Students access the coach through a dedicated course link, which provides for private interaction between student and coach, unless the student voluntarily decides to share the unique link generated by a specific conversation. The initial privacy of the conversation encourages students to ask questions they might otherwise be uncomfortable raising (the proverbial “dumb question,” which is often anything but).
It also allows students to use the coach in collaborative study sessions or to forward a conversation to Graves for further exploration. This latter feature is particularly useful in terms of quality control of both student prompts and responses by the coach.

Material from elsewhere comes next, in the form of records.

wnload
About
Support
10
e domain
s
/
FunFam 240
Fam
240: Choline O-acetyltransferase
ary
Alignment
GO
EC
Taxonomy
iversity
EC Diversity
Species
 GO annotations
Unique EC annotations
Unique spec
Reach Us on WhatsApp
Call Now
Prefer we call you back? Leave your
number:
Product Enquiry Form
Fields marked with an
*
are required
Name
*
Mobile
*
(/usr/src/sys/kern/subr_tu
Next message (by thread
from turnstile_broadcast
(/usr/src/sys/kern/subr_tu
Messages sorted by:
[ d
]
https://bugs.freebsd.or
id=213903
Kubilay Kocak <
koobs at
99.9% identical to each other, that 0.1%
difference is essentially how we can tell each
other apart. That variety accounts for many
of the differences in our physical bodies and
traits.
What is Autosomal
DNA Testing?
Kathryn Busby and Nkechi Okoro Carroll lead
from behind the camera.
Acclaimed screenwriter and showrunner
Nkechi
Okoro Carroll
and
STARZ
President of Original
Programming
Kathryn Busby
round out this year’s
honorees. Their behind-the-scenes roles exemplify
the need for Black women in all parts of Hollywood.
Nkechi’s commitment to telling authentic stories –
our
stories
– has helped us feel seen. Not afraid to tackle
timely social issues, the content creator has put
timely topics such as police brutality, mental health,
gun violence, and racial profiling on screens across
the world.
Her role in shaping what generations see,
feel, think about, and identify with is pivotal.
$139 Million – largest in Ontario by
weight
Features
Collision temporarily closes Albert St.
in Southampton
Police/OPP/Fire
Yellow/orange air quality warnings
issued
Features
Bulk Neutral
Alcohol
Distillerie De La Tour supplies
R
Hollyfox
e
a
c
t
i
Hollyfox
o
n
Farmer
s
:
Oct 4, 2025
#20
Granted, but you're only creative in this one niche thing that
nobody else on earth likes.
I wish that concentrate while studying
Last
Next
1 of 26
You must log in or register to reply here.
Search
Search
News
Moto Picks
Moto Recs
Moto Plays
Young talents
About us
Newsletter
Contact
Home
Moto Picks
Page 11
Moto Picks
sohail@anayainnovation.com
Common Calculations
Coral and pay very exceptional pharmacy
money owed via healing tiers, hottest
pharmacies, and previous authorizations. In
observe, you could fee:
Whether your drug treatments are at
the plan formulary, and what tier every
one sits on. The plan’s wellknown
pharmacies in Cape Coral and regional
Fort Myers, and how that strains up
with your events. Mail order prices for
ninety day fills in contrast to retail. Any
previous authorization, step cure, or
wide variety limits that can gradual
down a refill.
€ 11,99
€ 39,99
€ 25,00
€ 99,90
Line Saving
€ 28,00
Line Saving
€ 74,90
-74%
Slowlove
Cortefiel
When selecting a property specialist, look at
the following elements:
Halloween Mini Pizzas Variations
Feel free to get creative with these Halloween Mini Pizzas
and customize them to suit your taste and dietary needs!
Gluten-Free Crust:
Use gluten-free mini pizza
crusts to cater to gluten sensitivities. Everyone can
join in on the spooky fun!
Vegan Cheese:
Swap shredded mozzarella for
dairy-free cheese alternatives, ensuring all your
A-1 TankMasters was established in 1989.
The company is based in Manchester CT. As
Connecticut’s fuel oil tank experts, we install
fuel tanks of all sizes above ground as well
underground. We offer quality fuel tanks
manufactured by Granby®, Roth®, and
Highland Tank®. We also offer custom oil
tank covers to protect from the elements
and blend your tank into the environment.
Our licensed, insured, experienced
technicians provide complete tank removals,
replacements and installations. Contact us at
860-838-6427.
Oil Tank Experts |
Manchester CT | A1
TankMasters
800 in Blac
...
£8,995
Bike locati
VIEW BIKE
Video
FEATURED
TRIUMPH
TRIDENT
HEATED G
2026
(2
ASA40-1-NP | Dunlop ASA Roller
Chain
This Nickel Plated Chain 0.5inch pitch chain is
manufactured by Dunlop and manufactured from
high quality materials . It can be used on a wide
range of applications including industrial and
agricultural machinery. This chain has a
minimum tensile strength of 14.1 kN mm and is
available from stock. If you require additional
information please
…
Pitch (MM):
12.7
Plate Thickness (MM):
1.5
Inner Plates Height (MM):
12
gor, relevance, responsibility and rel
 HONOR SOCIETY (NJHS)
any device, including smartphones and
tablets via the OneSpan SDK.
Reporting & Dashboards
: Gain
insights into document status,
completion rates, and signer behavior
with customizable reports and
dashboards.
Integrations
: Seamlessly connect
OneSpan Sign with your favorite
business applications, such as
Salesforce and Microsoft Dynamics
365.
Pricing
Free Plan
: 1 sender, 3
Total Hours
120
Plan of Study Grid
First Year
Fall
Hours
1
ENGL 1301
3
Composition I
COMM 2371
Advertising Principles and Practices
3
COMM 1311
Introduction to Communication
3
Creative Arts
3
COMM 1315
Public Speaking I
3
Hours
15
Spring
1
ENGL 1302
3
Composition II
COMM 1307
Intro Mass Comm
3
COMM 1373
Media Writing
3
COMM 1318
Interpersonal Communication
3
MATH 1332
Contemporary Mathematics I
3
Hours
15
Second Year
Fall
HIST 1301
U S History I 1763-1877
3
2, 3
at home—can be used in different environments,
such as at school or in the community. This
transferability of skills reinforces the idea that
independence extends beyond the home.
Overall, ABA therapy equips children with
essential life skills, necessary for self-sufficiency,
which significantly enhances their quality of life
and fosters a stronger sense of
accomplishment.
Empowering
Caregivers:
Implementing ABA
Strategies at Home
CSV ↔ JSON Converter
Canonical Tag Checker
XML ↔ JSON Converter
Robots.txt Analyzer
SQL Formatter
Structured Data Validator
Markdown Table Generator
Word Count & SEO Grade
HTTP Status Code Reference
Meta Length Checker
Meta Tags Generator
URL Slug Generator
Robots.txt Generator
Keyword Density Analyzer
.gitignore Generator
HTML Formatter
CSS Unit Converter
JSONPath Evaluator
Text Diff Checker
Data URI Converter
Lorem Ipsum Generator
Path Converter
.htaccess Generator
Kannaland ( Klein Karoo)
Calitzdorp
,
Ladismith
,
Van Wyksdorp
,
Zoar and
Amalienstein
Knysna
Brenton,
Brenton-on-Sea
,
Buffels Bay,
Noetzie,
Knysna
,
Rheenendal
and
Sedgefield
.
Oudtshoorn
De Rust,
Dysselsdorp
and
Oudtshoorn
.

“During the past two semesters, I’ve seen a few responses from the coach that could be improved and one blatant error,” Grave says. “However, the vast majority of interactive challenges arose from imperfect student prompts.”
Thus, the students get two additional benefits from using the coach: they learn the importance of effective inputs (prompts) and they learn the importance of verifying outputs.
Continuing to Fine-Tune the Tool
While the evidence and contract coaches have proven very accurate (Graves directly tests them regularly himself, in addition to frequent student feedback), AI remains imperfect, and the professor has continued to “fine-tune” his bots by uploading additional course-specific material based on his own testing and observations of student/coach interactions.
Graves teaches exclusively in the College of Law’s , so the 24/7 availability of his coaches is particularly important to a body of students located around the world.
“This has allowed me to be more efficient and effective with my time while giving our global students a uniquely tailored experience that will help them master course material, while being available at any time that is convenient to them,” he says.